My friends, putting our trust in God isn’t about being overly sentimental or naively doing nothing. It is about making the oftentimes difficult decision to let “God made flesh” look us directly in the eyes and help us release whatever fears we have and do the right thing. There is nothing sentimental or easy about the decision to let our hatred be transformed into love, our bitterness be transformed into healing, our fear be transformed into peace and generosity. It is, indeed, the work of a lifetime.

Yes, we are so divided in our country. Yes, we have problems, but we have faced harder times as a people. And when we begin to feel despair and question God for not intervening and doing things the way we would want, let us remember that God does not work that way. God works through us when our hearts are open to change. Let us commit to a humble trust that the future ultimately belongs to a loving God. Let us make a commitment to stay calm and connected and concentrated on what God wants to bring to life. In these troubled times, the world needs people of humble faith who model the loving way of God.

I close by sharing a prayer by Rev. Elizabeth Kaeton:

This new day has dawned with this country more divided than it has been since the days of the Civil War. Half of your people are rejoicing while the other half are stunned and sore afraid. What divided us then continues to tear at the seams of the fabric of this nation. We are a United Divided States.

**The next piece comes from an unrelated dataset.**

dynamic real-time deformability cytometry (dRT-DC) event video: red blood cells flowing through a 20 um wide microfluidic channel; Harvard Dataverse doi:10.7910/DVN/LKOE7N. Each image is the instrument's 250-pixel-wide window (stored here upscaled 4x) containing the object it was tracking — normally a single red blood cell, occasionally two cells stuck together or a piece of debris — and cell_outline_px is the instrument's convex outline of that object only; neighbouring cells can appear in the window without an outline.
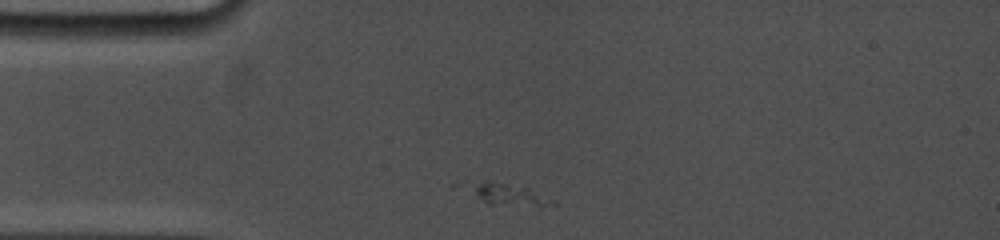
{"species": "common noctule bat (a hibernating species)", "species_latin": "Nyctalus noctula", "temperature_condition": "cold", "stored_images_in_passage": 5, "camera_frame_rate_fps": 5000, "um_per_image_px": 0.085, "animal": {"sex": "female", "body_mass_g": 19.0, "forearm_length_mm": 53.3}, "frame": {"image": 1, "passage_image": 1, "time_ms": 0.0, "image_size_px": [1000, 240], "cell_outline_px": [[560, 204], [544, 208], [540, 208], [488, 204], [476, 192], [476, 188], [480, 184], [488, 180], [492, 180], [528, 188], [556, 200]], "centroid_in_image_um": [43.6, 16.62], "position_along_channel_um": 41.4, "area_um2": 10.35}}
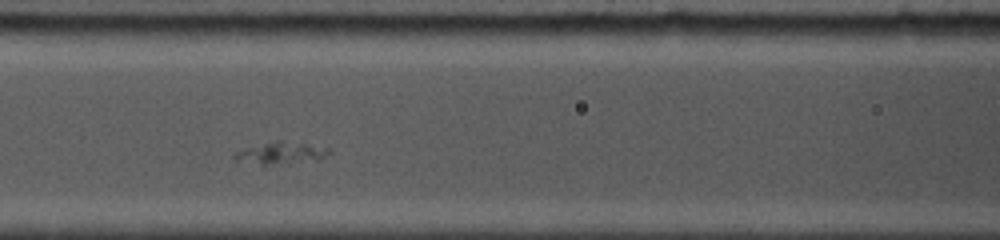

Help us to remember that the experiment called democracy is not over; it is still being tested. After 240 years of existence, the final results are not yet in. We still have work to do. It stretches out before us, across wheat fields and deserts, from the mountains to the prairies, from sea to shining sea.

In the midst of our sense of victory, help us to remember your call to us to love one another as you love us.

In the midst of our sense of defeat, help us to remember that you still reign; you alone are worshiped; you alone are God.

Help us to put aside our own feelings—jumbled and confused as they may be at the moment—in service of others, our families and friends and neighbors—here and around the world.

Help us remember your high calling to us to be agents of forgiveness and reconciliation, love and peace, healing and hope in a world made dark by fear and hatred and brokenness.

Help us to rebuild this nation by seeking out your image in the face of others, finding the best in us to serve those who are the least, the lost and the lonely.

Help us to remember the words of one of your servants of old who reminded us that ‘perfect love casts out fear’. Help us perfect our love.

We are your people. You know us by many names. You are our God. We know you by many names.

May we find strength in our diversity and seek the courage to live into what is written on every piece of currency in this nation: In God we Trust. In God. We Trust.

For only in [God] can we live in safety. Only in [God] will we find justice. Only in [God] will we know the peace that passes all human understanding.[1]

May it be so. Amen.

[1]Rev. Elizabeth Kaeton, “A Prayer to Heal a Divided Nation,” Religious Coalition for Reproductive Choice, (accessed November 12, 2020).